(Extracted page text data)
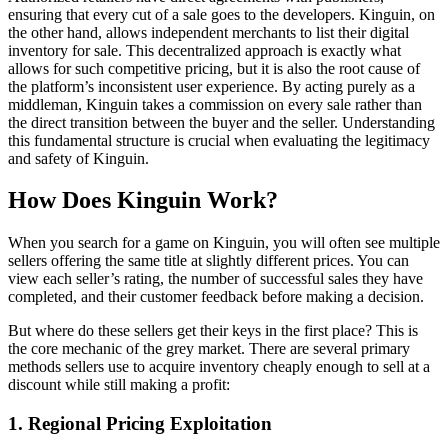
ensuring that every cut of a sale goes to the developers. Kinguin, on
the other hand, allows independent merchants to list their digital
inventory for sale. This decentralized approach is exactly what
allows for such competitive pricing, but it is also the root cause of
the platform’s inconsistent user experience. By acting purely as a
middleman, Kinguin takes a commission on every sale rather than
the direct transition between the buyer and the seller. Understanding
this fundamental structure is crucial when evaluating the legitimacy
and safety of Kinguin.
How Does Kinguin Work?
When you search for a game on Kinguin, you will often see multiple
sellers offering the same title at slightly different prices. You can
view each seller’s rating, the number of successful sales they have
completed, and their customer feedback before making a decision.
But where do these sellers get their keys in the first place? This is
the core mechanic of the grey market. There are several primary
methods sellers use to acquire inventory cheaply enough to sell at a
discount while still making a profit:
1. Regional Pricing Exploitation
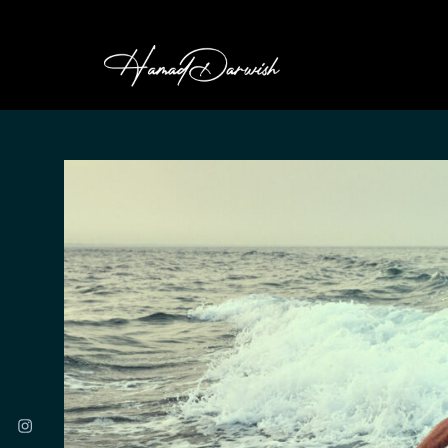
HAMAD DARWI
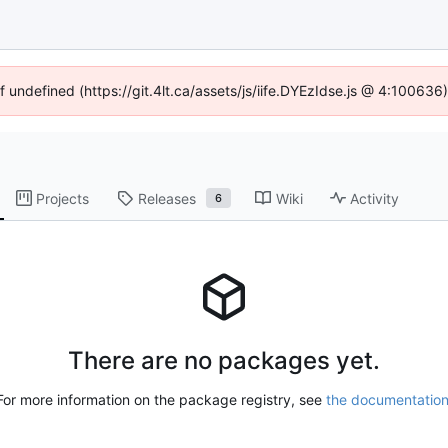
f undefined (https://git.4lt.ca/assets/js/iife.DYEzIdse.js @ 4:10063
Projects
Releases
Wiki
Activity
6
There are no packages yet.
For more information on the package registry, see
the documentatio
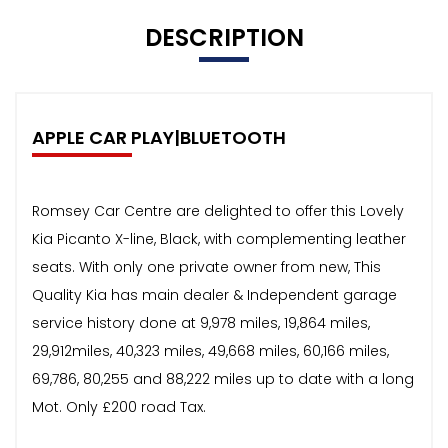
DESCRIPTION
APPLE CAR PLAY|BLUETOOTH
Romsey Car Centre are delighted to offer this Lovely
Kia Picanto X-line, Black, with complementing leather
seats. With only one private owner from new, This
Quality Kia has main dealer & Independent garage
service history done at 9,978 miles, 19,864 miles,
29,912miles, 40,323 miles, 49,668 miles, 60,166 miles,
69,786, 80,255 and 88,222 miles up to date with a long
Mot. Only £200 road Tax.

■ Problem statement
Your answer should hold every record above, printed exactly and free of pictures.

■ Your solution
ensuring that every cut of a sale goes to the developers. Kinguin, on
the other hand, allows independent merchants to list their digital
inventory for sale. This decentralized approach is exactly what
allows for such competitive pricing, but it is also the root cause of
the platform’s inconsistent user experience. By acting purely as a
middleman, Kinguin takes a commission on every sale rather than
the direct transition between the buyer and the seller. Understanding
this fundamental structure is crucial when evaluating the legitimacy
and safety of Kinguin.
How Does Kinguin Work?
When you search for a game on Kinguin, you will often see multiple
sellers offering the same title at slightly different prices. You can
view each seller’s rating, the number of successful sales they have
completed, and their customer feedback before making a decision.
But where do these sellers get their keys in the first place? This is
the core mechanic of the grey market. There are several primary
methods sellers use to acquire inventory cheaply enough to sell at a
discount while still making a profit:
1. Regional Pricing Exploitation
HAMAD DARWI
f undefined (https://git.4lt.ca/assets/js/iife.DYEzIdse.js @ 4:10063
Projects
Releases
Wiki
Activity
6
There are no packages yet.
For more information on the package registry, see
the documentatio
DESCRIPTION
APPLE CAR PLAY|BLUETOOTH
Romsey Car Centre are delighted to offer this Lovely
Kia Picanto X-line, Black, with complementing leather
seats. With only one private owner from new, This
Quality Kia has main dealer & Independent garage
service history done at 9,978 miles, 19,864 miles,
29,912miles, 40,323 miles, 49,668 miles, 60,166 miles,
69,786, 80,255 and 88,222 miles up to date with a long
Mot. Only £200 road Tax.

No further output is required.